Pada poin kedua ini, Fadli menyinggung sooal revisi APBN 2020 yang telah dilakukan sebanyak dua kali. Ia juga mengungkit soal prediksi pemerintah tentang pandemi yang diperkirakan akan melandai pada Juli atau Agustus 2020, namun prediksi itu keliru.
Fadli melihat ada kejanggalan ketika kurva pandemi terus menanjak namun alokasi anggaran untuk penanganan wabah justru berkurang.
"Ketiga, perlindungan sosial untuk rakyat kecil justru dikurangi. Kalau kita lihat postur RAPBN 2021, angaran Kementerian Sosial (Kemensos) tahun 2021 "hanya" berjumlah Rp 92,82 triliun, alias turun dari anggaran tahun ini Rp 134 triliun," Fadli melanjutkan.
Penurunan anggaran untuk Kemensos ini dikhawatirkan akan mengurangi nilai bantuan sosial tunai untuk 10 juta keluarga penerima manfaat.

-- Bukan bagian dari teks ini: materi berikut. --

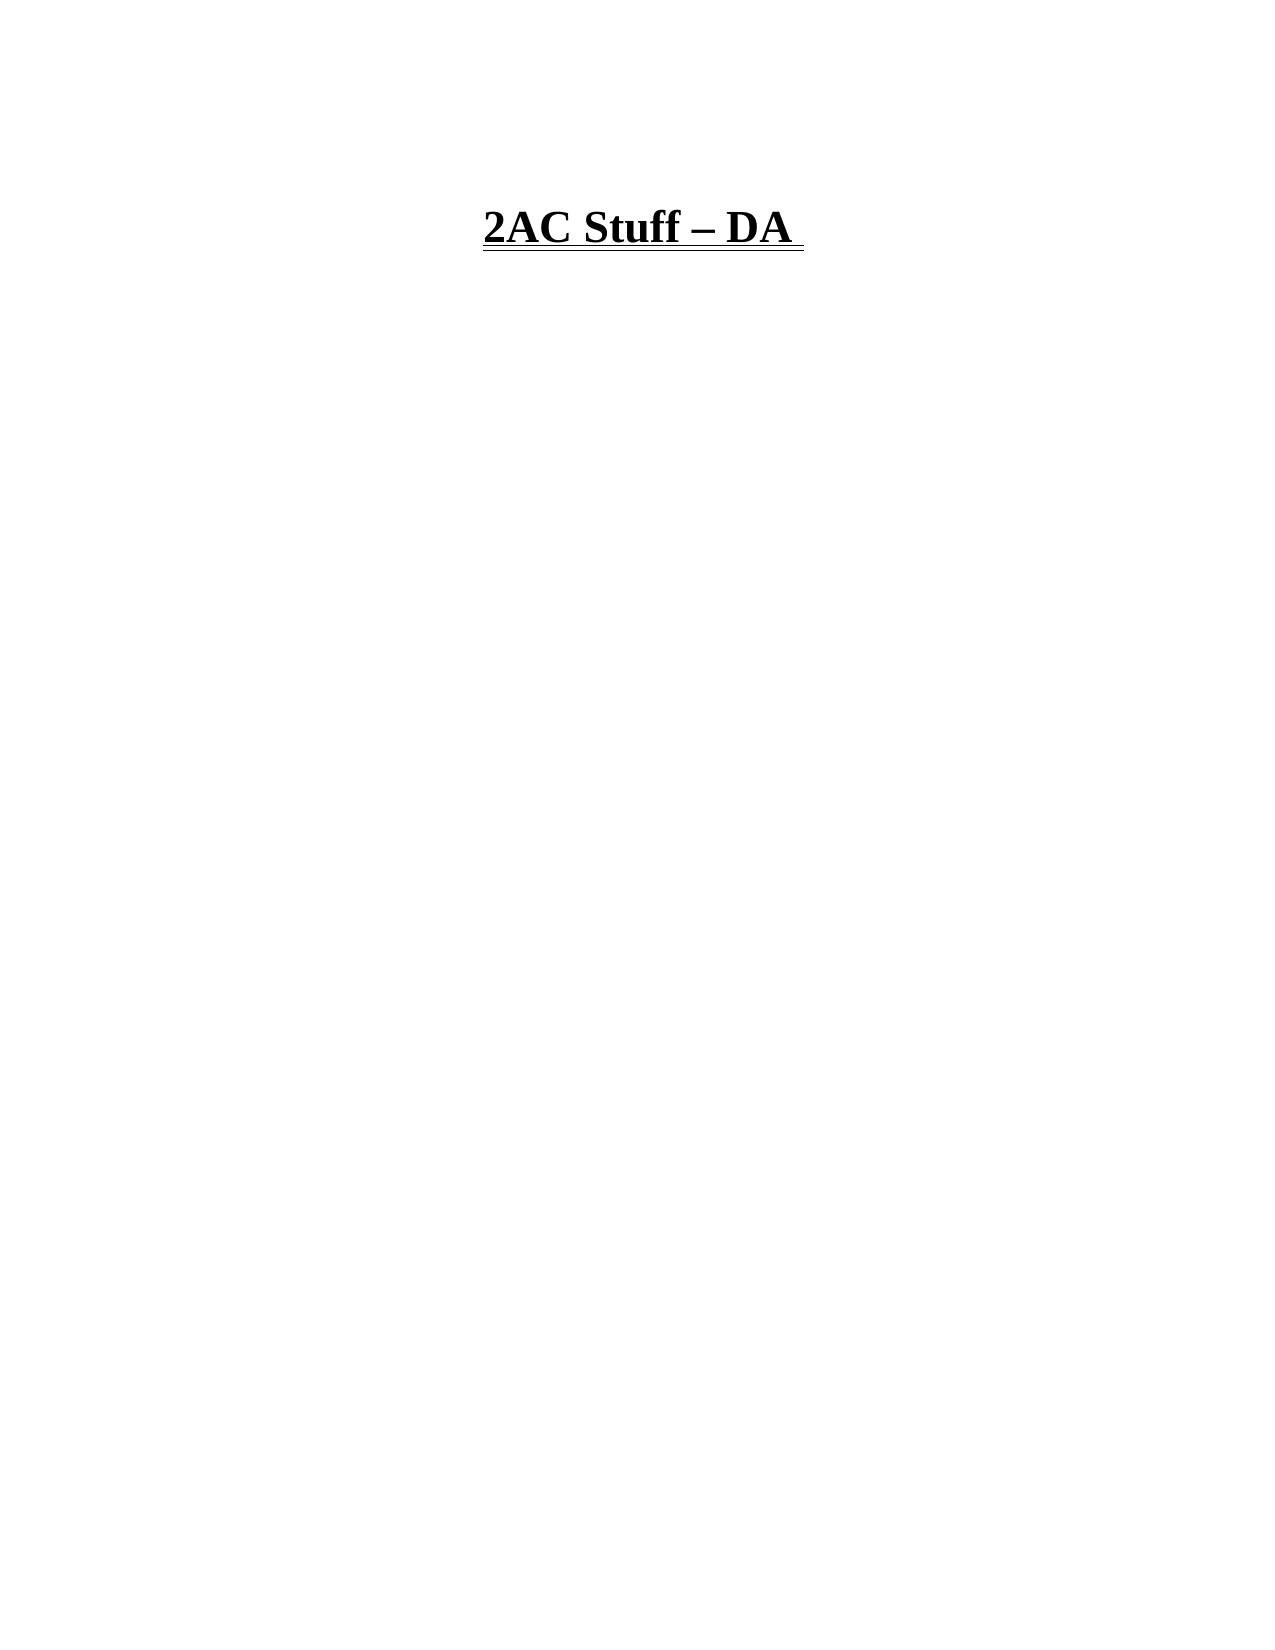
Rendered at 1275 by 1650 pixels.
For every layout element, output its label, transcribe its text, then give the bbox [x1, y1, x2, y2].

subtitle 2AC Stuff – DA [150, 200, 1125, 253]
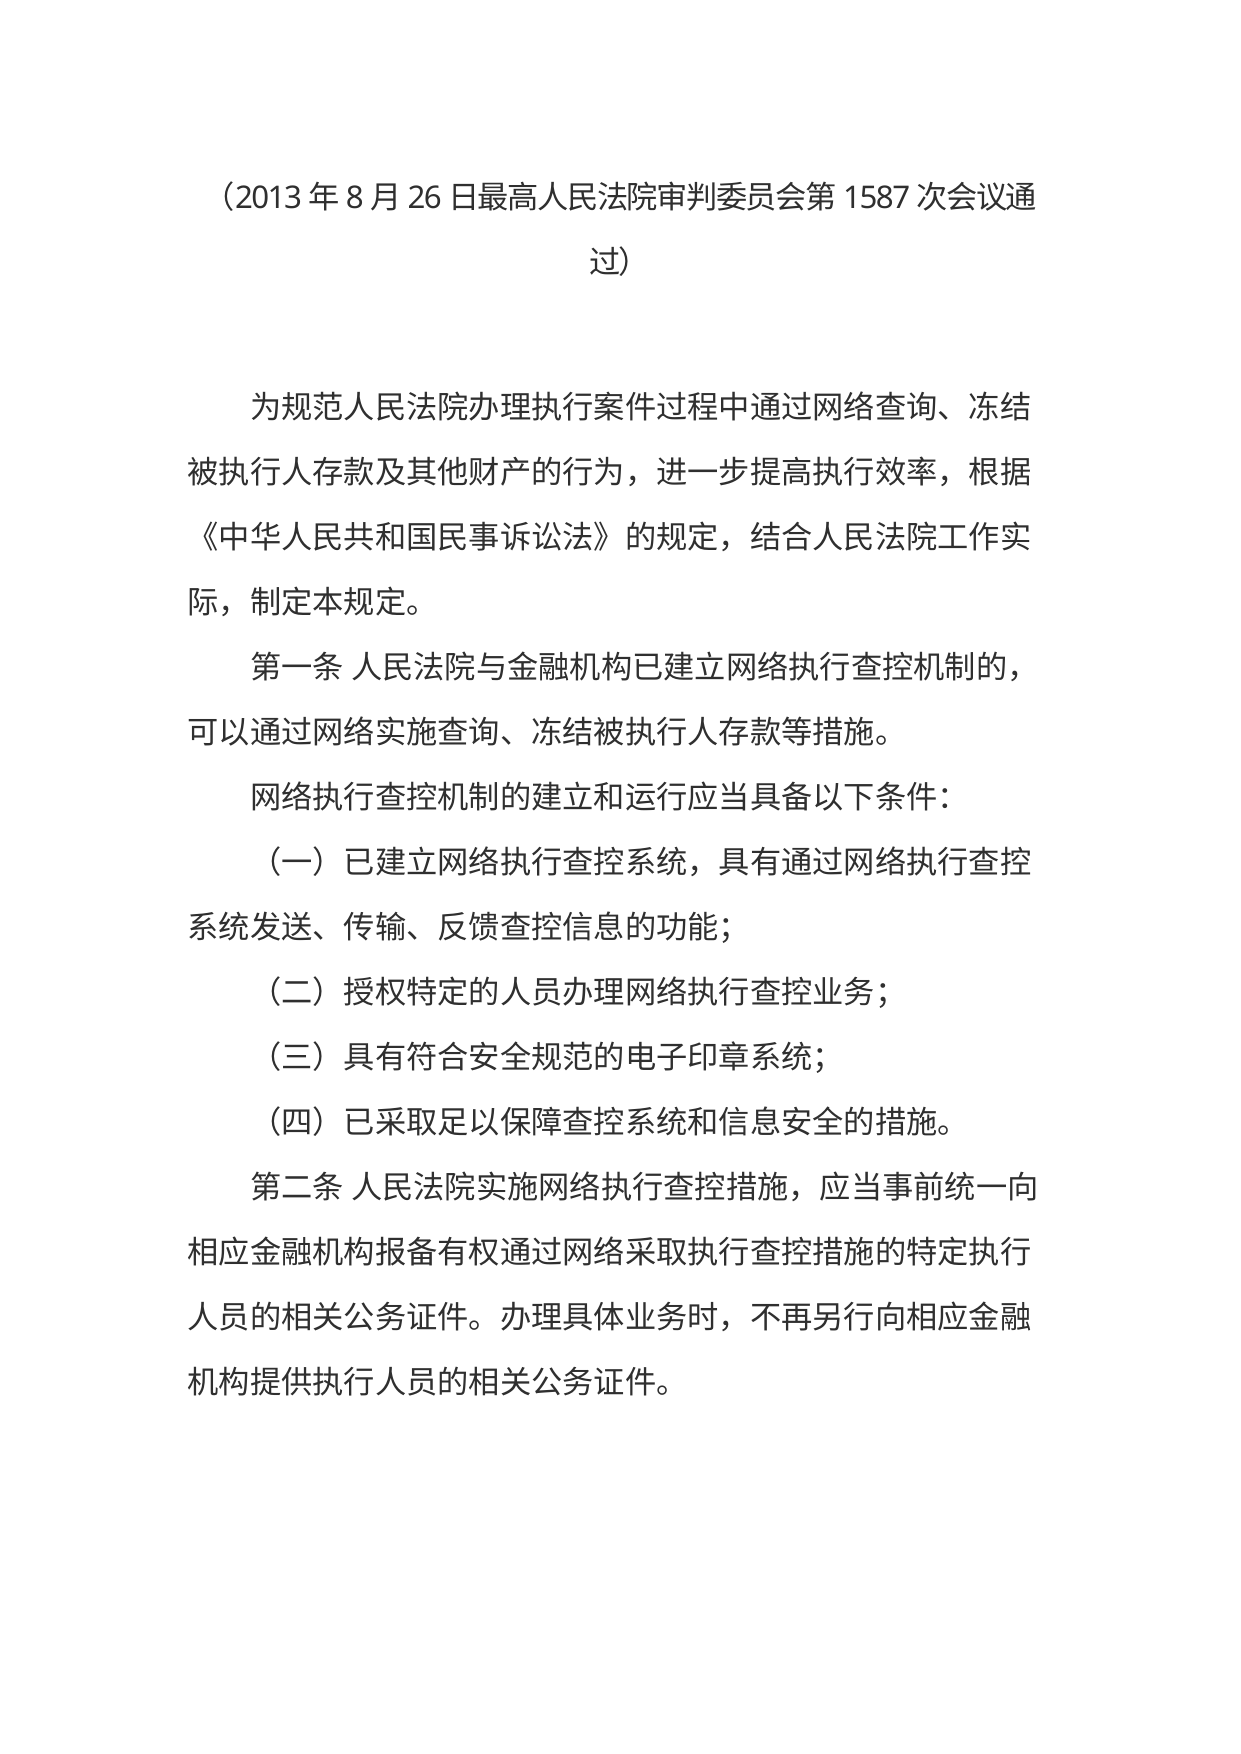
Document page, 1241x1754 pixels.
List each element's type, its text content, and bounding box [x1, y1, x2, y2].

text （四）已采取足以保障查控系统和信息安全的措施。 [187, 1088, 1053, 1153]
text 为规范人民法院办理执行案件过程中通过网络查询、冻结被执行人存款及其他财产的行为，进一步提高执行效率，根据《中华人民共和国民事诉讼法》的规定，结合人民法院工作实际，制定本规定。 [187, 373, 1053, 633]
text （二）授权特定的人员办理网络执行查控业务； [187, 958, 1053, 1023]
text （一）已建立网络执行查控系统，具有通过网络执行查控系统发送、传输、反馈查控信息的功能； [187, 828, 1053, 958]
text 第二条 人民法院实施网络执行查控措施，应当事前统一向相应金融机构报备有权通过网络采取执行查控措施的特定执行人员的相关公务证件。办理具体业务时，不再另行向相应金融机构提供执行人员的相关公务证件。 [187, 1153, 1053, 1413]
text 网络执行查控机制的建立和运行应当具备以下条件： [187, 763, 1053, 828]
text （2013年8月26日最高人民法院审判委员会第1587次会议通过） [187, 162, 1053, 292]
text 第一条 人民法院与金融机构已建立网络执行查控机制的，可以通过网络实施查询、冻结被执行人存款等措施。 [187, 633, 1053, 763]
text （三）具有符合安全规范的电子印章系统； [187, 1023, 1053, 1088]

Baca Juga: Tema APBN 2021 Seharusnya Penyelamatan Ekonomi Nasional
Berkurangnya bantuan untuk masyarakat ini dinilai ironis mengingat salah satu kunci pertumbuhan ekonomi adalah konsumsi rumah tangga, sementara banyak masyarakat yang telah kehilangan pekerjaan, penghasilan, dan kemungkinan bantuan sosial dari pemerintah.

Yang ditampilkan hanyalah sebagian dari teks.